Moeras-en-waterplanten-quiz
Wat gebeurt er
1 Krabbescheer (stratiotes aloides)
Dit is een drijfplant die geen wortels in de bodem maakt. Ze
zakt in de winter naar de bodem en komt het jaar er na weer bovendrijven met
meestal meerdere ‘jonkies’ die met stelen aan de moederplant vastzitten. De
plant in het potje was zo’n jong plantje. Krabbescheer is de waardplant van een
zeldzame libelle, de groene glazenmaker en is vanwege die relatie een beschermde plant.
2 Moerasandoorn (stachys palustris)
Een vaste plant uit de lipbloemenfamilie. Ze komt voor op
vochtige standplaatsen, bv langs beken en sloten en vermeerdert zich vegetatief
met wortelstokken waaraan een knolletje zit zoals bij de aardappel. Deze
knolletjes zijn (net als bij andere andoorns zoals bv de crosné) eetbaar. Het
is een waardevolle vlinder- en bijenplant met zowel nectar als stuifmeel.

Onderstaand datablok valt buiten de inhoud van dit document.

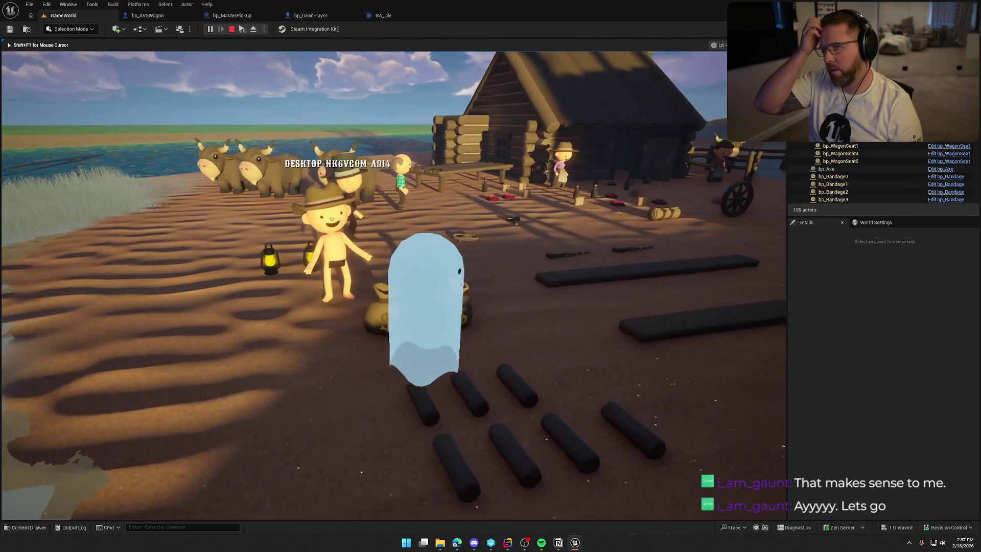
pyautogui.press('Escape')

3 Waterdrieblad (Menyanthes trifoliata)
Behoort tot de watergentiaanfamilie. Het is de enige plant
in het lijstje die in deze tijd van het jaar bloeit, waardoor ze op plaatsen
waar ze in het wild voorkomt nu echt opvalt. Ze kan flinke velden vormen en
trekt bijen, hommels en vlinders aan.
4 Lidsteng (Hippuris vulgaris)
Behoort tot de weegbreefamilie en is heel veelzijdig. Ze kan
diep in het water staan en werkt dan als zuurstofplant maar doet het ook op een
vochtige oever. De onder water gelegen delen kunnen heel lang worden en zijn
slap en lichtgroen. De stukken die boven het waterniveau uitkomen vormen een
soort ‘sparretjes’ en zijn heel makkelijk te herkennen. De plant bloeit laat in
het voorjaar maar de bloemen zijn groen, klein en vallen nauwelijks op.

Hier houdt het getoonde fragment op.